**Exercise aim**:
In the records below, find the line that contains "لتدريب والتطوير في مجالات الحوكمة والإدارة،", then transcribe it and every later line exactly, stopping at the final line.
-=-=-=-=-
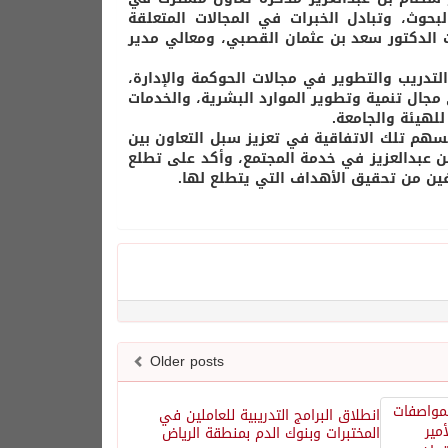
لبحوث، وتبادل الخبرات في المجالات المتعلقة
 الدكتور سعد بن عثمان القصبي، ومعالي مدير
لتدريب والتطوير في مجالات الحوكمة والإدارة،
 مجال تنمية وتطوير الموارد البشرية، والخدمات
للهيئة والجامعة.
هم تلك الاتفاقية في تعزيز سبل التعاون بين
بن عبدالعزيز في خدمة المجتمع، وأكد على تطلع
رفين من تحقيق الأهداف التي يتطلع لها.
Older posts
انطلاق البرامج التدريبية للعاملين في
المختبرات وبنوك الدم بمنطقة الرياض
-=-=-=-=-
**Problem solution**:
لتدريب والتطوير في مجالات الحوكمة والإدارة،
 مجال تنمية وتطوير الموارد البشرية، والخدمات
للهيئة والجامعة.
هم تلك الاتفاقية في تعزيز سبل التعاون بين
بن عبدالعزيز في خدمة المجتمع، وأكد على تطلع
رفين من تحقيق الأهداف التي يتطلع لها.
Older posts
انطلاق البرامج التدريبية للعاملين في
المختبرات وبنوك الدم بمنطقة الرياض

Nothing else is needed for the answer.